Как же должен любить свою старшую сестру Искру Пров – один из наиболее дорогих для автора персонажей, один из последних представителей знаменитой когорты «розовских мальчиков». У молодого актёра Юрия Санникова Пров влюблён, наивен, добр и чувствует несправедливость и ложь издалека. В отличие, увы, от его отца, давно живущего не столько в свой комфортабельной квартире, сколько в мире иерархических соображений и интриг. Сам-то он, видимо, уже утратил к ним какую-либо способность, специфическую гибкость ума.

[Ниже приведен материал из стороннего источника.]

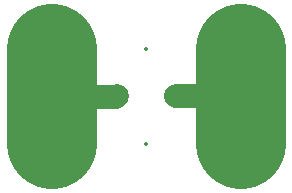
<source format=gbl>
%TF.GenerationSoftware,KiCad,Pcbnew,4.0.5-e0-6337~49~ubuntu16.04.1*%
%TF.CreationDate,2017-01-18T23:04:43-08:00*%
%TF.ProjectId,2x3-Speaker-TH-5mm-Pitch,3278332D537065616B65722D54482D35,1.0*%
%TF.FileFunction,Copper,L2,Bot,Signal*%
%FSLAX46Y46*%
G04 Gerber Fmt 4.6, Leading zero omitted, Abs format (unit mm)*
G04 Created by KiCad (PCBNEW 4.0.5-e0-6337~49~ubuntu16.04.1) date Wed Jan 18 23:04:43 2017*
%MOMM*%
%LPD*%
G01*
G04 APERTURE LIST*
%ADD10C,0.350000*%
%ADD11C,2.000000*%
%ADD12C,7.600000*%
%ADD13C,2.000000*%
%ADD14C,6.000000*%
%ADD15C,0.350000*%
G04 APERTURE END LIST*
D10*
D11*
X135500000Y-98260000D02*
X130750000Y-98260000D01*
D12*
X130050000Y-94235000D02*
X130050000Y-102235000D01*
X146050000Y-94235000D02*
X146050000Y-102235000D01*
D11*
X145325000Y-98210000D02*
X140575000Y-98210000D01*
D13*
X135550000Y-98235000D03*
X140550000Y-98235000D03*
D14*
X130050000Y-102235000D03*
X146050000Y-102235000D03*
X146050000Y-94235000D03*
X130050000Y-94235000D03*
D15*
X135550000Y-98235000D03*
X140550000Y-98235000D03*
X130050000Y-102235000D03*
X146050000Y-102235000D03*
X146050000Y-94235000D03*
X130050000Y-94235000D03*
X138050000Y-94235000D03*
X138050000Y-102235000D03*
M02*

</source>
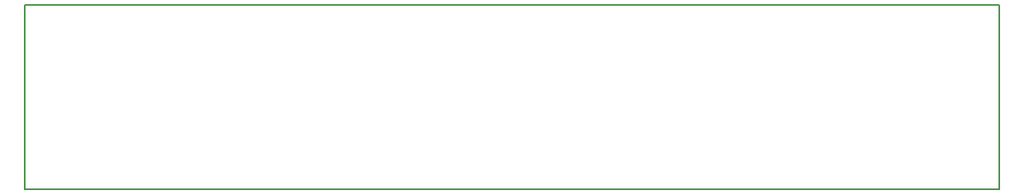
<source format=gbr>
G04 #@! TF.FileFunction,Profile,NP*
%FSLAX46Y46*%
G04 Gerber Fmt 4.6, Leading zero omitted, Abs format (unit mm)*
G04 Created by KiCad (PCBNEW 4.0.6) date 04/17/17 00:00:08*
%MOMM*%
%LPD*%
G01*
G04 APERTURE LIST*
%ADD10C,0.100000*%
%ADD11C,0.150000*%
G04 APERTURE END LIST*
D10*
D11*
X201500000Y-112000000D02*
X101500000Y-112000000D01*
X201500000Y-93000000D02*
X201500000Y-112000000D01*
X101500000Y-93000000D02*
X201500000Y-93000000D01*
X101500000Y-112000000D02*
X101500000Y-93000000D01*
M02*

</source>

Но не интерес! И потому дороже всех самых близких людей стал для него беззастенчивый карьерист-зять. Судаков Фреда Давтяна импозантен и обаятелен. Это были, видимо, его основные жизненные козыри с тех пор, как он начал подъём вверх по служебной лестнице. Искусство нравиться, располагать к себе было главным и всегда ценимым его талантом. Однако, эффектно вылепливая характер этакого советского светского льва, артист параллельно, на втором плане, создаёт образ человека, не утратившего способность «мыслить и страдать». Глухарь найдёт в себе силы не просто расслышать, но осознать катастрофу, произошедшую в его семье и с ним самим. Более того – сумеет выдержать этот двойной удар. Да, карьера его закончена. Но на наших глазах он снова становится личностью, способной испытывать угрызения совести, любить, сожалеть…
Что касается Егора Ясюнина, негодяя-зятя, то этот столь хорошо узнаваемый человеческий тип, сыгранный по-разному, но одинаково интересно Юрием Игитханяном и Давидом Сехпеяном, был угадан Розовым прозорливо и на долгие времена. Другое дело, что последние десятилетия слишком способствовали изворотливым Егорам – вот они как выросли и расплодились, с тех пор как Розов написал свою пьесу!
…Но с другой стороны, всё-таки есть ещё в нас и та – основополагающая для автора, каким бы критичным и даже безжалостным ни бывал его взгляд на общество и своих современников, – вера в справедливость, в доброту, в семью, которая поддержит и даст силы жить.